The prevailing assumption being that the only reason men go out is in order to get laid. There is of course some rational to this. Many of the men I have spoken to regard clubbing as a sort of sexual safari, where beautiful young bodies are to be stalked as if they were prey to be successfully captured. Of course in this case they are being captured with suggestive dance moves and seductive words, rather than with nets and rifles.
However, as a member of the coarser sex, I like to think that we should not all be tarred with the assumptions that we are nothing but potential rapists. Some of us, believe it or not, do like to dance without worrying whether it casts doubts over our sexuality. In fact, the older I get the more distinctively unattractive I find the idea of locking mouths with a complete stranger on the dance floor becomes. Only the most desperate, drunk, or sex crazed of us usually descend to this level. It is not fit for civilized society, even clubbing society. There are conditions and exceptions of course, I may reverse my opinion of mouth locking when I find myself sharing the dance floor with Emma Watson, but until that day comes I am prepared to adhere to my double standard.
As with my own exceptions, there are some things that many men find distinctly unattractive in the club. As I am not so old fashioned to believe that that it is only men who go out at night hoping to play a game of legs in the air, I suppose the ladies reading this can choose to pay heed or not to an insider’s perspective. Not that women have ever needed much help getting laid.

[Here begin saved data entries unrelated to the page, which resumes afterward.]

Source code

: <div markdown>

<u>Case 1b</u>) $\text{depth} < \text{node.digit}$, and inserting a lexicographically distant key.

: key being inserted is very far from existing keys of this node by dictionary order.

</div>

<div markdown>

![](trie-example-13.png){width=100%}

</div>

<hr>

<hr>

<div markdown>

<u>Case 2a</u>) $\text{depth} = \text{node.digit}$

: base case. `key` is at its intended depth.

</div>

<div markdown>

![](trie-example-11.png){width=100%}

For many men there is something instinctively depressing about a female who is legless with liquor. I’ve had this argument with other women who detect a double standard in men’s willingness to tolerate themselves and their male compadres on the piss, while displaying condemnation for women when they stumble over furniture and projectile vomit into public toilets. And, indeed, I am unable to find a rational for why this should be so. The heart has its reasons that reason knows not of. One of the reasons may relate to sexual ethics and consensus. The last thing any man wants to feel is that they are being manipulative or advantageous when they take a woman to bed. Because it is wrong, and also because men very often want to feel as if they are wanted by their partner. They are not wholly beneath a little bit of liquid encouragement for this attitude. However, a 2o something that staggers around like they’re auditioning to be an extra on The Walking Dead may be too much reality for most would be seducers to withstand.